Meinung

Mützenich: Russland hat unsere außenpolitischen Gewissheiten zerstört

Für Rolf Mützenich, den Vorsitzenden der SPD-Bundestagsfraktion, ist klar: Auf absehbare Zeit wird es Sicherheit in Europa nur vor und nicht länger mit Russland geben können. Der russische Angriffskrieg habe die europäische Friedensordnung zerstört.
von Rolf Mützenich · 30. Juni 2022
Brutale Angriffe auf die Zivilbevölkerung der Ukraine: Nach russischen Raketenangriffen am 21. März 2022 sind dieses Einkaufszentrum und das Wohnhaus in Kiew vollkommen zerstört, die Aufnahme stammt vom Tag danach.
Brutale Angriffe auf die Zivilbevölkerung der Ukraine: Nach russischen Raketenangriffen am 21. März 2022 sind dieses Einkaufszentrum und das Wohnhaus in Kiew vollkommen zerstört, die Aufnahme stammt vom Tag danach.

Der 24. Februar 2022 war ein Zeitenbruch in der Geschichte unseres Kontinents. Mit dem völkerrechtswidrigen russischen Angriff auf die Ukraine ist der Krieg nach Europa zurückkehrt. Seither hat sich vieles geändert: Bundeskanzler Olaf Scholz hat in seiner historischen Zeitenwende-Rede am 27. Februar einen beispiellosen Kurswechsel in der deutschen Außen- und Sicherheitspolitik eingeläutet. Die Bundesregierung liefert im Einklang mit der UN-Charta in großem Umfang Waffen zur Selbstverteidigung an die Ukraine und hat gemeinsam mit den anderen EU-Mitgliedstaaten nunmehr sechs Sanktionspakete gegen Russland verabschiedet.

Vor wenigen Wochen hat die SPD-Fraktion schließlich gemeinsam mit einer großen Mehrheit im Bundestag das Sondervermögen „Bundeswehr“ in Höhe von 100 Milliarden zur Stärkung der Bündnis- und Verteidigungsfähigkeit Deutschlands auf den Weg gebracht – und damit den ersten Teil der „Zeitenwende“ mit Leben gefüllt.

Auszüge aus Datensätzen

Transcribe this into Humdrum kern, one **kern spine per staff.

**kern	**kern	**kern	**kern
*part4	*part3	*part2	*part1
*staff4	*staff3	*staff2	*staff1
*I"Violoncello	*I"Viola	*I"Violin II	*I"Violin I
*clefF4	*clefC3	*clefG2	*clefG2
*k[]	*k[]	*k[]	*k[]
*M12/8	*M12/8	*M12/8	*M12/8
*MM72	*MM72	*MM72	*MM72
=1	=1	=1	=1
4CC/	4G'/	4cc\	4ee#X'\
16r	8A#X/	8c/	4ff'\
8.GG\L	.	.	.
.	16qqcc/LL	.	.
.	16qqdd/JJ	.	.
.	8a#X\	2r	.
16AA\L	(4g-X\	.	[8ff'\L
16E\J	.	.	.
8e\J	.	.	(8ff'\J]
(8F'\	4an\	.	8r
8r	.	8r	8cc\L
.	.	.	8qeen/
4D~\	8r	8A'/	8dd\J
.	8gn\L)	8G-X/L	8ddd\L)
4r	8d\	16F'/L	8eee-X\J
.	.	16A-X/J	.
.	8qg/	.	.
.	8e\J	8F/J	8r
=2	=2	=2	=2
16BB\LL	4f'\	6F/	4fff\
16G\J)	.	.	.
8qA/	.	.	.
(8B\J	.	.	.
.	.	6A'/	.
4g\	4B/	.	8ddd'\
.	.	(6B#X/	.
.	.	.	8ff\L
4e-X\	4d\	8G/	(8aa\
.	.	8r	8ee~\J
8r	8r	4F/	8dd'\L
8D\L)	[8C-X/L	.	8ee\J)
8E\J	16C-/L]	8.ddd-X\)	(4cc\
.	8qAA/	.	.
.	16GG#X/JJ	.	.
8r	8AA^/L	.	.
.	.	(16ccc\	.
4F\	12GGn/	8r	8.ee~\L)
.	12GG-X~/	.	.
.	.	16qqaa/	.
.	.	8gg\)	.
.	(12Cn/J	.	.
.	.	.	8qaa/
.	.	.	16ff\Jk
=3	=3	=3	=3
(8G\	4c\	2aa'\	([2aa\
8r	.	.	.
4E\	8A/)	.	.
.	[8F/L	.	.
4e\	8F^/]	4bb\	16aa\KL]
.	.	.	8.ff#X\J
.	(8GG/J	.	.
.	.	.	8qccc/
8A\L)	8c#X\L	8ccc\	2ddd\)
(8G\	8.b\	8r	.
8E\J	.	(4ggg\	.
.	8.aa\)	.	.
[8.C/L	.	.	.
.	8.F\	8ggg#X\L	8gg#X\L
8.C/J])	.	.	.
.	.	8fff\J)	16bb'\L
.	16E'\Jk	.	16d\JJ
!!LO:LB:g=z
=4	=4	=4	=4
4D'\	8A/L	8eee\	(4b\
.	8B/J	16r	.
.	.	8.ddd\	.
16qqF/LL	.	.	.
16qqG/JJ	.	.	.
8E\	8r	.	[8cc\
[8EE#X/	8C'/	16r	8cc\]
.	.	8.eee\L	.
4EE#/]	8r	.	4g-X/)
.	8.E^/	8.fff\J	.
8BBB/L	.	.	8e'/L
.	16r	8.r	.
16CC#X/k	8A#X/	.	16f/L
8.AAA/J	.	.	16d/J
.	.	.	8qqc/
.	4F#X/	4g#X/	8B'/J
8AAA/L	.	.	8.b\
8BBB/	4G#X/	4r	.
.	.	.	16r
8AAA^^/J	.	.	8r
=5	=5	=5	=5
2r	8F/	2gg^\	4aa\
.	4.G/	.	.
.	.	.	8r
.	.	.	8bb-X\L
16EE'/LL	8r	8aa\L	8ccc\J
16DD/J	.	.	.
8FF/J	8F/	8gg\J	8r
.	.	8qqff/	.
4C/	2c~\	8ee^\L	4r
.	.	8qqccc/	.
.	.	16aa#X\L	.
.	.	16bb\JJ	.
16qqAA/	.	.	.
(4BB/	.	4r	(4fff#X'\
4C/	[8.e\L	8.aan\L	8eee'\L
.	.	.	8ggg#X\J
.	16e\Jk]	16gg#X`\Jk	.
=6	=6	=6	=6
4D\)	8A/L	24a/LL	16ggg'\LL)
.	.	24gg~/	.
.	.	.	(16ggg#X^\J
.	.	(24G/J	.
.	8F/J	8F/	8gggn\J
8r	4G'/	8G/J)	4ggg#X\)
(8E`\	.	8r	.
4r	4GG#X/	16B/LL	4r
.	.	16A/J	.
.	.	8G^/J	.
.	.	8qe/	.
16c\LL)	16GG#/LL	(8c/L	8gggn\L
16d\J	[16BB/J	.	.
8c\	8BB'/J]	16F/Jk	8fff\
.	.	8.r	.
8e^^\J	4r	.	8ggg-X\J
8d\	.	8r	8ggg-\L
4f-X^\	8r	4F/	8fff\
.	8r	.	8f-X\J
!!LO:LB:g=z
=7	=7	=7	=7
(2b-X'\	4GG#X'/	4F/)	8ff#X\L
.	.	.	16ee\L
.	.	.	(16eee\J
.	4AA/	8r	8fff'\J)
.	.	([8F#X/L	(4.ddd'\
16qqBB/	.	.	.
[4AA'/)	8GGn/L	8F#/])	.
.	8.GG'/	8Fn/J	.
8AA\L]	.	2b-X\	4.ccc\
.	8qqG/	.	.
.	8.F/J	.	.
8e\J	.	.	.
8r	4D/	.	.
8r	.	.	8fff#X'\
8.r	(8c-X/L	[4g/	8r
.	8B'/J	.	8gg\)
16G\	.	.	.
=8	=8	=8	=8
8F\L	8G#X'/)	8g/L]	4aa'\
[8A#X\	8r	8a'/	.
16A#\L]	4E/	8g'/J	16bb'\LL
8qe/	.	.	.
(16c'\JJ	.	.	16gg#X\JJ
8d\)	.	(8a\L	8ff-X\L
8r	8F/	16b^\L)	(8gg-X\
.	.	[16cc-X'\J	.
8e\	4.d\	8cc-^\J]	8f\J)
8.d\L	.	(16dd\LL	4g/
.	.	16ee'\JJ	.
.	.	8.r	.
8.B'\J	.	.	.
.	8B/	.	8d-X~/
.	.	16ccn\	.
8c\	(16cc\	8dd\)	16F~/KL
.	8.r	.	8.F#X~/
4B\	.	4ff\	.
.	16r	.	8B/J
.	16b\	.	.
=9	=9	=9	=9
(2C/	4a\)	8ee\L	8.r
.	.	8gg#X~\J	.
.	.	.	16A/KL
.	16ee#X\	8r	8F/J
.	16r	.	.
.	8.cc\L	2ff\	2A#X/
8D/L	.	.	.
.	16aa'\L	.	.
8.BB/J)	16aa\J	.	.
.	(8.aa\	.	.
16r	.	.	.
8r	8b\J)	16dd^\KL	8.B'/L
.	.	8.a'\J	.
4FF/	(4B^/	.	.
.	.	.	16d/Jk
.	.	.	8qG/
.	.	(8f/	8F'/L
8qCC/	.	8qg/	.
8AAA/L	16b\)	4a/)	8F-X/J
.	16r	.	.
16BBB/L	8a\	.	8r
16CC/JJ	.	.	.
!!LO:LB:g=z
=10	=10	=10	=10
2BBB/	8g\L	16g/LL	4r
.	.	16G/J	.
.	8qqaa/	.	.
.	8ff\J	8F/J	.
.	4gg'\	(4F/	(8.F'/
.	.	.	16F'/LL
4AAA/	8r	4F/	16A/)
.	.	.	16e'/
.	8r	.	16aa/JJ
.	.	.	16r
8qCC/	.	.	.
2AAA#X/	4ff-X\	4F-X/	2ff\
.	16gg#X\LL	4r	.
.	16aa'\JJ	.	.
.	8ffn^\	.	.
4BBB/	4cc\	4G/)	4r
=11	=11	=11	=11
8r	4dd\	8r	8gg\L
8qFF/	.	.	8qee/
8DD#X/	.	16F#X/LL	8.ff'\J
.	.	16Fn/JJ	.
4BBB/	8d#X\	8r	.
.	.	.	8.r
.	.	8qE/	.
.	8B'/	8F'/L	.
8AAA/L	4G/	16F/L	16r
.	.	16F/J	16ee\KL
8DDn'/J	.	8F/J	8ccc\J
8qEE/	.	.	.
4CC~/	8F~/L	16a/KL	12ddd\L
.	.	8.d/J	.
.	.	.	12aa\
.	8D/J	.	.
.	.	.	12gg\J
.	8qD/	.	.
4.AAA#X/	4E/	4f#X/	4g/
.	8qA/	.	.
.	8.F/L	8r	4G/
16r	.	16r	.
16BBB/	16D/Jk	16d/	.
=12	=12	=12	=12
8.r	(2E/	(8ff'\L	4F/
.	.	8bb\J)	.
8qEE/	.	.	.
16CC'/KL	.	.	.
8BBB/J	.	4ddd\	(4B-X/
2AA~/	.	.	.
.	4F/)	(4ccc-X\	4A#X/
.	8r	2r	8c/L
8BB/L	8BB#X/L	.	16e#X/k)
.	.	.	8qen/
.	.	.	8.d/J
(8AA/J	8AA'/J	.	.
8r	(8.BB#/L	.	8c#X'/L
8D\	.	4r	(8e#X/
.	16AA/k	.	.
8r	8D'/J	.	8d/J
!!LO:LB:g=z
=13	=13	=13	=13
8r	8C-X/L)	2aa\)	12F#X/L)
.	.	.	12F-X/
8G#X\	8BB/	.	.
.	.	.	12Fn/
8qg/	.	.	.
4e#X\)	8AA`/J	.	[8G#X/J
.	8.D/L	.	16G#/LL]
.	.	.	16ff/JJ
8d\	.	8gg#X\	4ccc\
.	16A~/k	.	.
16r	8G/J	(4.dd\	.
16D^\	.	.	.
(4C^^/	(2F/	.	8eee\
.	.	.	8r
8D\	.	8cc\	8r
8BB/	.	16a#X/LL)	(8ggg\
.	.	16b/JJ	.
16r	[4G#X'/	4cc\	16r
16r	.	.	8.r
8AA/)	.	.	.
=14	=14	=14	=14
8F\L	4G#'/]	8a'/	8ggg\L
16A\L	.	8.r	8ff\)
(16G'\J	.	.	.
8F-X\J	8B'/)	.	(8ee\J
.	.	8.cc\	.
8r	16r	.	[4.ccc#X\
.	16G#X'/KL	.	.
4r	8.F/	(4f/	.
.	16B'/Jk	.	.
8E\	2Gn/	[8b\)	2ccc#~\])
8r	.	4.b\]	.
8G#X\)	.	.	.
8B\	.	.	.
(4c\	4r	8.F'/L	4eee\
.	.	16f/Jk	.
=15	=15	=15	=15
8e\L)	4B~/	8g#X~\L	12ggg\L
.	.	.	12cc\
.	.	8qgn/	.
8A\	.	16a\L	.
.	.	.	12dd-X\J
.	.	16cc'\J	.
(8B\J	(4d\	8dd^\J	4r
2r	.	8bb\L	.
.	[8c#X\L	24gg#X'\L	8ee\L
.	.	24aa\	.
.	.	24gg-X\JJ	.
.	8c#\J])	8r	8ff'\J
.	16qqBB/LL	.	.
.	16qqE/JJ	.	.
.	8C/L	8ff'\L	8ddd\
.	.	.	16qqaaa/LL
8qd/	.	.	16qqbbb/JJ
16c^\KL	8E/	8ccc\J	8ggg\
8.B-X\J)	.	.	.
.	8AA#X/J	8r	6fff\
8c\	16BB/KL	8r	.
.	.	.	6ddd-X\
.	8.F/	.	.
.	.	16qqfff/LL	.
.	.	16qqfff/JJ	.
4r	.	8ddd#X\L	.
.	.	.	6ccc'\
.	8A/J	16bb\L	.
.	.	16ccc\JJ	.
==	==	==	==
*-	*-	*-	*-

Aufgabenstellung
**1.** Prüfe anhand des Meinungsbeitrags, ob die folgenden Aussagen zutreffen, und antworte jeweils mit Ja oder Nein sowie dem entscheidenden Wortlaut als wörtlichem Zitat: (a) Olaf Scholz hielt seine Zeitenwende-Rede am 27. Februar. (b) Die EU-Mitgliedstaaten haben bislang vier Sanktionspakete gegen Russland verabschiedet. (c) Das Sondervermögen „Bundeswehr“ beträgt 100 Milliarden.
**2.** Erkläre in ein bis drei Sätzen, wozu laut dem Meinungsbeitrag das Sondervermögen „Bundeswehr“ auf den Weg gebracht wurde.

Lösungen
**1.**
(a) Ja: „in seiner historischen Zeitenwende-Rede am 27. Februar“
(b) Nein: „nunmehr sechs Sanktionspakete gegen Russland verabschiedet“
(c) Ja: „in Höhe von 100 Milliarden“

**2.** Das Sondervermögen in Höhe von 100 Milliarden soll die Bündnis- und Verteidigungsfähigkeit Deutschlands stärken. Damit wurde der erste Teil der „Zeitenwende“ mit Leben gefüllt.